Las dos clasificaciones internacionales más populares son la propuesta por la Universidad Jiao Tong de Shanghai (SJT) y la del The Times Higher Education Supplement (THES). En el coloquio de París ambas suscitaron numerosas críticas. Se les reprocha que conceden demasiada importancia a la investigación, al número de artículos en publicaciones científicas y a la frecuencia de citas en las revistas profesionales, y que no tienen suficientemente en cuenta la enseñanza y el aprendizaje.

Se comprende que la investigación científica se utilice generalmente como principal indicador de la calidad, pues se presta a la medida más fácilmente que la enseñanza. Sin embargo, tampoco los frutos de la investigación se miden igual en las disciplinas científicas y en las ciencias sociales. Mientras que cada año se publican varios miles de artículos científicos en revistas como Nature o The New England Journal of Medicine, en las ciencias sociales solo el 5% de las investigaciones se publican en forma de artículos, y el resto da lugar a libros. Por lo tanto, si una universidad quiere mejorar su clasificación en los rankings, tendrá interés en centrarse en las ciencias experimentales y en olvidar las ciencias humanas.

Por otra parte, los criterios en que se basan las clasificaciones de la STJ y del THES responden a opciones subjetivas de sus responsables. En la STJ, la investigación y la excelencia de los profesores (presencia de Premios Nobel en el claustro) reciben cada uno un coeficiente de ponderación del 40%. En cambio, el THES atribuye a cada uno de esos indicadores un coeficiente del 20%, pero da un 40% a la evaluación por los pares, un indicador que no figura en el STJ. Esas ponderaciones no responden a ningún fundamento teórico.

Para el alumno, más importante que la presencia de un Premio Nobel en el campus, es el haber estudiado en una universidad de prestigio, lo que será un “plus” a la hora de buscar empleo. Y también en este aspecto al que ya tiene se le dará más. Entre las universidades mejor clasificadas aparecen siempre universidades creadas antes de los años 1920. Son ellas las que atraen a los alumnos de más talento y a los profesores más prestigiosos, de modo que pocas universidades pueden competir con instituciones como Harvard, Cambridge y Oxford.

Otro indicador importante para medir la calidad de las universidades es el que se fija en las aptitudes globales de los estudiantes. Numerosos gestores del mundo universitario se lamentan de que los rankings den excesiva importancia al tipo de alumnos que atraen las universidades en vez de valorar las competencias de los titulados al final de sus estudios, es decir, el “valor añadido” de la enseñanza. Lógicamente, las universidades mejor situadas atraen a los mejores alumnos de secundaria, con lo que no es extraño que produzcan también los mejores titulados. Pero otras universidades, que aceptan candidatos menos dotados y logran ponerlos al nivel de los de las mejores universidades, tienen un “valor añadido” más importante.
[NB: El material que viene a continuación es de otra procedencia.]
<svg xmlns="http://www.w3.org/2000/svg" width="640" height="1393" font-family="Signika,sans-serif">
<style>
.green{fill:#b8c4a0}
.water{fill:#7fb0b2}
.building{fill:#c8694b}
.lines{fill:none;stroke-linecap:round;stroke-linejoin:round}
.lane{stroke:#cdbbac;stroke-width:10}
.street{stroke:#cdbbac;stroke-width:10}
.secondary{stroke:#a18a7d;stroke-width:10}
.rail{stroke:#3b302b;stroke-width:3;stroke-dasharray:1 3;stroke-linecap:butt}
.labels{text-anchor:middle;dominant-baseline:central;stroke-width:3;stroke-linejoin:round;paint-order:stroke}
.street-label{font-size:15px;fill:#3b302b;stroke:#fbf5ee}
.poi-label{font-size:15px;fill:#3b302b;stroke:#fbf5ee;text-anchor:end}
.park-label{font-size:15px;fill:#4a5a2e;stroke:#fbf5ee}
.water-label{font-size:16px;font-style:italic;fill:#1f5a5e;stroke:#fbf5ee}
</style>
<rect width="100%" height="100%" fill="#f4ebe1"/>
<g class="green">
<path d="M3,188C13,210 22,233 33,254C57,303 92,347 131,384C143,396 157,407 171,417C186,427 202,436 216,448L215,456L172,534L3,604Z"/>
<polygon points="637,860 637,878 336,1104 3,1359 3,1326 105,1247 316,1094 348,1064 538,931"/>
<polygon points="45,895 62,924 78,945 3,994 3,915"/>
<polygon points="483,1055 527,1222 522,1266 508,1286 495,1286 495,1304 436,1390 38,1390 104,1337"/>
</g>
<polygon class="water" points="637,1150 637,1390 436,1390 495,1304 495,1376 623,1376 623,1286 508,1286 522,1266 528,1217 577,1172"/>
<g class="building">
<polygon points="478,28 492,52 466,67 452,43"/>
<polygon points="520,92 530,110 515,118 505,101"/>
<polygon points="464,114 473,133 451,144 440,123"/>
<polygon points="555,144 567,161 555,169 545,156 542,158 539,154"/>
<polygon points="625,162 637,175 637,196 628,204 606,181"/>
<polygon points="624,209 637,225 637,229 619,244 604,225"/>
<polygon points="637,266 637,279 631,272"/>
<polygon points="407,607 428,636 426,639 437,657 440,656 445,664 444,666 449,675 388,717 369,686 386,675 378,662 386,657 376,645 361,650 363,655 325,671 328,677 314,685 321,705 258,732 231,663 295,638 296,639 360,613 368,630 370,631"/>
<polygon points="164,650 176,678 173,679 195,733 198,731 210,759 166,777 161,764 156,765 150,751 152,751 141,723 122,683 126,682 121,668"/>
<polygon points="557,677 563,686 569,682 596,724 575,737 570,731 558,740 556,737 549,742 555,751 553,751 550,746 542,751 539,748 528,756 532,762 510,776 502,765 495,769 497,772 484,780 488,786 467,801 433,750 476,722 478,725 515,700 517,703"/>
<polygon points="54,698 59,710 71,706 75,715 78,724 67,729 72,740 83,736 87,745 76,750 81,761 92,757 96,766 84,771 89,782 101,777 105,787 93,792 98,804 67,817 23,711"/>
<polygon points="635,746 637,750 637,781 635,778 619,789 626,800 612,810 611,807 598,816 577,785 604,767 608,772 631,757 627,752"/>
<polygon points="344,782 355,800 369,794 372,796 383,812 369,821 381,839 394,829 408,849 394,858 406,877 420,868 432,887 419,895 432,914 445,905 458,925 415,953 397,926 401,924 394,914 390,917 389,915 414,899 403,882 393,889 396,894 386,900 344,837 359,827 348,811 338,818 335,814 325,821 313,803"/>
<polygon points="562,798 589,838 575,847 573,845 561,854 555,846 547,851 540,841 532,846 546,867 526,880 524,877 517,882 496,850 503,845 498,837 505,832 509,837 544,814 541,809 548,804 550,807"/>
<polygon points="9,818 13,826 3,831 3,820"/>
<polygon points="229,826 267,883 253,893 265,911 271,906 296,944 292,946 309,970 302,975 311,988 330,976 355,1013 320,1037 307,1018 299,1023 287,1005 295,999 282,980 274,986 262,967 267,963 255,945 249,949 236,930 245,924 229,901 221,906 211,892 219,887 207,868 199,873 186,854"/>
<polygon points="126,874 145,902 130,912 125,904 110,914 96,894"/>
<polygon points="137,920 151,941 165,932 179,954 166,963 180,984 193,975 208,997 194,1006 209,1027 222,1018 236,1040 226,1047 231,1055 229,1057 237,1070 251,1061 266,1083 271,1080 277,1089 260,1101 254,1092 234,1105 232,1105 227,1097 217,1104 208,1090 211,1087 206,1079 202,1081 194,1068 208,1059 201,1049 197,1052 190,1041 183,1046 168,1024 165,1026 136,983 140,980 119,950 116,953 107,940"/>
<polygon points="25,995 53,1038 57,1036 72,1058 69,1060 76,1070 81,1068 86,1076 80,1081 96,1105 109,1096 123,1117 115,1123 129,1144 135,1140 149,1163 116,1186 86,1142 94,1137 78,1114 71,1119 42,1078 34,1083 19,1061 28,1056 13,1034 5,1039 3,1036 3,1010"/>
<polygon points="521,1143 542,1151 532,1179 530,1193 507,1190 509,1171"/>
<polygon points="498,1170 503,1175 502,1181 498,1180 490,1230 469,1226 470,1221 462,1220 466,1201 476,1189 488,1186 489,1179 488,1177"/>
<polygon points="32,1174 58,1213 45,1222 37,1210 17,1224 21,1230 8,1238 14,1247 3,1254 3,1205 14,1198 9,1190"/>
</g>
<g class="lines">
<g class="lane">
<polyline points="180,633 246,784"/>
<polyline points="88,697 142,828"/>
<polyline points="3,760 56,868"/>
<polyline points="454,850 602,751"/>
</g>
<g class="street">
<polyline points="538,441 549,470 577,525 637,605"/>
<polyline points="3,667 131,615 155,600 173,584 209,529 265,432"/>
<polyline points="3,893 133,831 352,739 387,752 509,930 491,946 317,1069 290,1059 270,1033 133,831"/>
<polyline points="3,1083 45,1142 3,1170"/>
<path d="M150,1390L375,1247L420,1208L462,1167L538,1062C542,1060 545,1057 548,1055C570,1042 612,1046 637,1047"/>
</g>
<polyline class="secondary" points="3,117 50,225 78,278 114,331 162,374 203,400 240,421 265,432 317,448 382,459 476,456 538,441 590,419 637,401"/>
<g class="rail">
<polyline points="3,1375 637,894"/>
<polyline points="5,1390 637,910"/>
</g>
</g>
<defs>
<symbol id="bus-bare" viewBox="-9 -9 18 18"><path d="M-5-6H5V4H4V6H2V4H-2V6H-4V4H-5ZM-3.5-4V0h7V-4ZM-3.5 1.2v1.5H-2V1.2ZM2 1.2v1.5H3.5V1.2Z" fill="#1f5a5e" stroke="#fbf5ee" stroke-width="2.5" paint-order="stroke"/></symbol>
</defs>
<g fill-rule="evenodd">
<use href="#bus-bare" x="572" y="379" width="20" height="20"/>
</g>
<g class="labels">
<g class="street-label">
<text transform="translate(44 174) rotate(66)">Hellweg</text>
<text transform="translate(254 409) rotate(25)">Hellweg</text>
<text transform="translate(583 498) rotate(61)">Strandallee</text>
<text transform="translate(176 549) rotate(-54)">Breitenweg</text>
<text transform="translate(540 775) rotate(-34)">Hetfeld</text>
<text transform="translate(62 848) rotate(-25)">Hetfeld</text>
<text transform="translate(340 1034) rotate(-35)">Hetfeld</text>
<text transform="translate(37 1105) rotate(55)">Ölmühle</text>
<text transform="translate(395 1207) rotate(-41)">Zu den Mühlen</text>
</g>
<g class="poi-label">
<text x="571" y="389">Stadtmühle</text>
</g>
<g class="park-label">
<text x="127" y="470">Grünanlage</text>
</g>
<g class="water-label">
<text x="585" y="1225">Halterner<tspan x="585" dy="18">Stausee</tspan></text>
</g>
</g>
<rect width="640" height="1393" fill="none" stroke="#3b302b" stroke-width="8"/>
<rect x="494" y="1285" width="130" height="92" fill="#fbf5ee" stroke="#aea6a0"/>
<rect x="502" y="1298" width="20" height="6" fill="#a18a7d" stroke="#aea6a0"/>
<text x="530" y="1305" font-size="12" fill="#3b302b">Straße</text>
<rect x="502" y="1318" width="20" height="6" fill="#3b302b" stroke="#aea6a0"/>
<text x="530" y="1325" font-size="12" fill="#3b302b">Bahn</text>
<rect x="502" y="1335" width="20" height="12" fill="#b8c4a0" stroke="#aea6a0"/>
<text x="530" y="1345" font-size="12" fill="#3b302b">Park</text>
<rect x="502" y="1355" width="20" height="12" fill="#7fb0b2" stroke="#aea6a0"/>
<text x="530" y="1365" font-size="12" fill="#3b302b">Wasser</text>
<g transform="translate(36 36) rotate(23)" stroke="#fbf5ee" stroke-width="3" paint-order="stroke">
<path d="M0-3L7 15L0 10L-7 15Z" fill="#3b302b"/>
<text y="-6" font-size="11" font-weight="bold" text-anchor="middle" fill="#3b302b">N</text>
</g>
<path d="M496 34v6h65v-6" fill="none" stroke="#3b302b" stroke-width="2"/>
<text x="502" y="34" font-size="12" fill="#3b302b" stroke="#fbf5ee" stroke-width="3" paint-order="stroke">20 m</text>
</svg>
La creciente movilidad internacional de estudiantes y de profesores acentúa la propensión a la comparación entre universidades. La universidad norteamericana se convierte en el modelo al que tratan de imitar las otras en su oferta de programas. Esta convergencia facilita hacer comparaciones y establecer equivalencias entre los títulos de los diferentes países, pero también puede anular la diversidad entre universidades. Algunos participantes en el coloquio señalaron, a este respecto, que el proceso de Bolonia no tiene como objetivo la convergencia de los programas universitarios, sino la de los conocimientos de los alumnos. Corresponde a cada universidad determinar el mejor modo de conseguir que se produzca esa convergencia entre los conocimientos de los alumnos.